## [Exercise task 1]
Report how many lines of the records contain the string "skLineSegment", with case counting, and give only that number.

## [Excerpted text]
>>
The latest quarterly issue of Air Traffic Management (Issue 3, 2014) includes a 13-page set of articles on the global spread of remote towers. It reports that a recent remote tower conference in Dublin, sponsored by SESAR, attracted about 150 people from numerous countries. Two remote tower facilities are already in operation, one in Sweden (LFV’s Sundsvall Remote Tower Center) and the NATS Virtual Contingency Facility that has been available as a backup site since 2009. Avinor is developing a remote tower facility for northern Norway, and Airservices Australia continues to develop its pilot project remote tower facility to serve Alice Springs. A SESAR research and development effort involves Germany’s DFS with Frequentis and Spain’s AENA with Indra. Others attending the Dublin conference with research and/or plans for remote towers include the ANSPs of the Bahamas, Belgium, Ireland, New Zealand, and Romania.
Potential U.S. applications for remote towers are several. As illustrated by Leesburg, there are many busy GA airports that do not currently have a VFR tower, and the prospects for FAA’s budget adding towers at such airports-even as contract towers-are not good. Another possible application is as a replacement for existing physical towers at lower-activity GA airports. Providing tower services to a number of such airports from a single remote tower center would lower the capital and operating costs per airport, and would also make it feasible to provide night-shift operations at airports that don’t have enough overnight traffic individually to justify a midnight shift. Indeed, remote towers ought to be a poster child for the transformation offered by NextGen, under which system wide information management makes it possible to manage air traffic anywhere from anywhere.
Some Progress on Global Aircraft Tracking
Several companies have recently announced new options for real-time tracking of aircraft in flight, especially in non-radar airspace (oceanic and polar). Airbus and Boeing are offering tracking features on their newest airliners, as John Croft reported in Aviation Week October 13th. Boeing’s approach will automatically increase the frequency of aircraft position reports sent via ACARS to once every 10 or every 20 seconds if any of a dozen or so parameter values exceeds pre-set limits. It is available on new 787s, but it is not clear how easily it can be retrofitted onto existing in-service planes. Airbus says its tracking software package is “ready now”-for both new aircraft and retrofits.
Aireon announced last month that it will offer free emergency tracking service to all ANSPs whether or not they are subscribers to the company’s space-based ADS-B service. Called Aircraft Locating and Emergency Response Tracking (ALERT), the system will rely on mandated ADS-B equipment on commercial planes from Airbus and Boeing. Accordingly, it will not require any investment by either the airlines or the ANSPs. Inmarsat recently said it will offer a similar service to all parts of the earth except polar regions. And Globalstar is working with Alaska-based ADS-B Technologies to offer a similar (non-polar, non-oceanic) capability.
<<
## [Supplied information]
>>
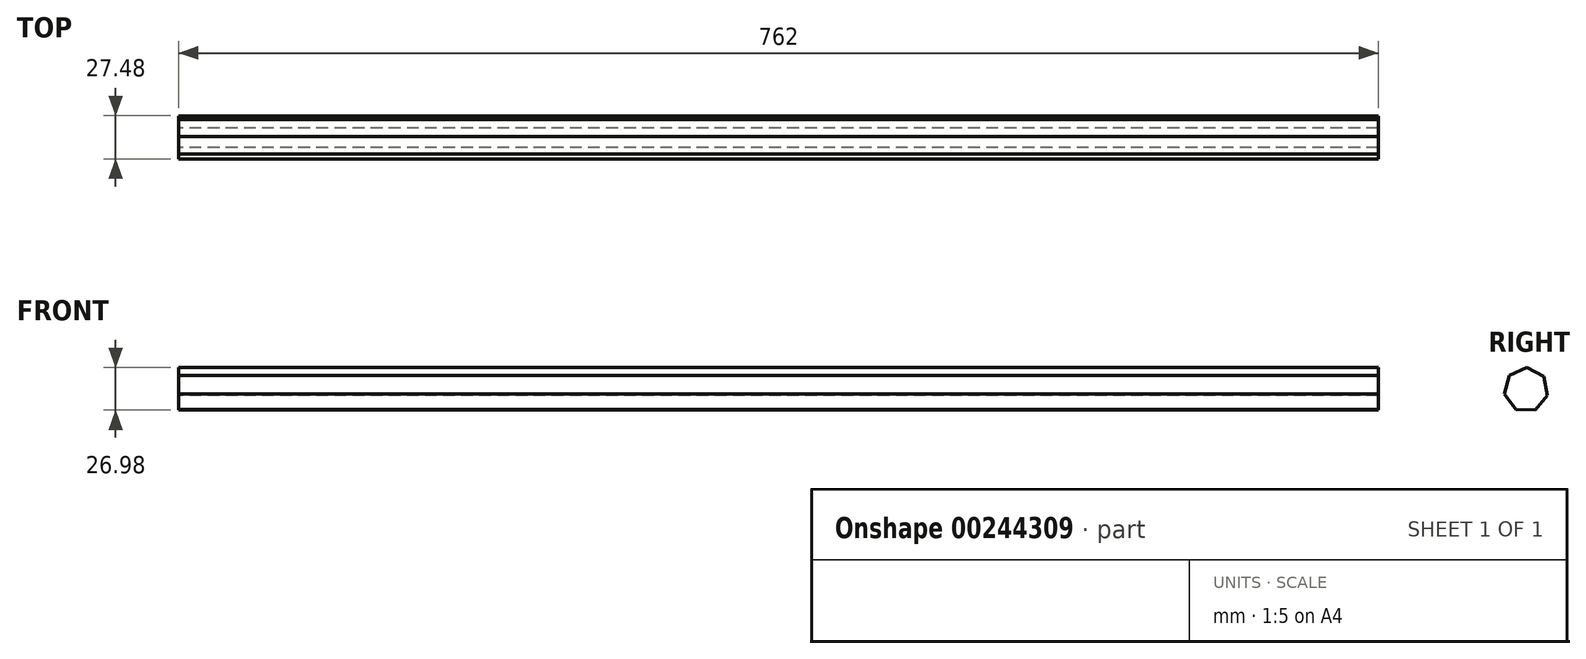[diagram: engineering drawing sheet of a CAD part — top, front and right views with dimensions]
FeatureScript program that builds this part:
<<
>>
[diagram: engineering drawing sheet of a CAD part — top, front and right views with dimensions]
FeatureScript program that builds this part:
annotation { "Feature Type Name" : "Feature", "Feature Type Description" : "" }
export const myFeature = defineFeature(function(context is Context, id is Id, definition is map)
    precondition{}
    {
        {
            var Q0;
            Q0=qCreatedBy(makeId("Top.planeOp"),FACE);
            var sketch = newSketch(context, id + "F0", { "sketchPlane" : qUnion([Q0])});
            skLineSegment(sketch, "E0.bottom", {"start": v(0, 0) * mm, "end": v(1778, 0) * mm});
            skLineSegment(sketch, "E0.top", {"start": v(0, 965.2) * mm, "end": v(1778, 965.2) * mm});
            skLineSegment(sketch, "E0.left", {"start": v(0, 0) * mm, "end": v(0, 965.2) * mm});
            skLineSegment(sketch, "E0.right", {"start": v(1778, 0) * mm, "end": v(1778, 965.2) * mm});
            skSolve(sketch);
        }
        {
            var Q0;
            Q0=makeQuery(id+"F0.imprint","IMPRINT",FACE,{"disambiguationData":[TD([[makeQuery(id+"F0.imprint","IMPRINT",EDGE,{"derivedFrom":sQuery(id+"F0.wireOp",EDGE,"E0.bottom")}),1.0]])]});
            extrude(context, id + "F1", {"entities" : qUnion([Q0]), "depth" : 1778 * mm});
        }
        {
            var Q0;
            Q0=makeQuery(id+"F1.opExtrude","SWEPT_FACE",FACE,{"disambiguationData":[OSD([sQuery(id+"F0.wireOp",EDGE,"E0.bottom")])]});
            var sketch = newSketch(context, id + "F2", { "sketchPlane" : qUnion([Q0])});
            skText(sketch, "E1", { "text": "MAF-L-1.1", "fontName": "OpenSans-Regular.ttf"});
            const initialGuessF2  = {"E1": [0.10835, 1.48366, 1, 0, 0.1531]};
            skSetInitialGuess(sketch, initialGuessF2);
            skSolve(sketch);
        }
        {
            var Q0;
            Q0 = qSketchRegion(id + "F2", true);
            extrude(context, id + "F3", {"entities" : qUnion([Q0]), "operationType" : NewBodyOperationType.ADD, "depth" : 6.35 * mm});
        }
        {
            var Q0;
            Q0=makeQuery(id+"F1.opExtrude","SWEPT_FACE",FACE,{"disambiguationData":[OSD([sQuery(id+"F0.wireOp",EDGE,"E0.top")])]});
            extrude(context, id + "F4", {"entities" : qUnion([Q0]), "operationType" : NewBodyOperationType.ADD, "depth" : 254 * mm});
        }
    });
<<
## [Exercise task 2]
Reproduce the passage of the air traffic text between "Aireon announced last" and "(non-polar, non-oceanic) capability.", inclusive.

## [Written response 1]
4

## [Written response 2]
Aireon announced last month that it will offer free emergency tracking service to all ANSPs whether or not they are subscribers to the company’s space-based ADS-B service. Called Aircraft Locating and Emergency Response Tracking (ALERT), the system will rely on mandated ADS-B equipment on commercial planes from Airbus and Boeing. Accordingly, it will not require any investment by either the airlines or the ANSPs. Inmarsat recently said it will offer a similar service to all parts of the earth except polar regions. And Globalstar is working with Alaska-based ADS-B Technologies to offer a similar (non-polar, non-oceanic) capability.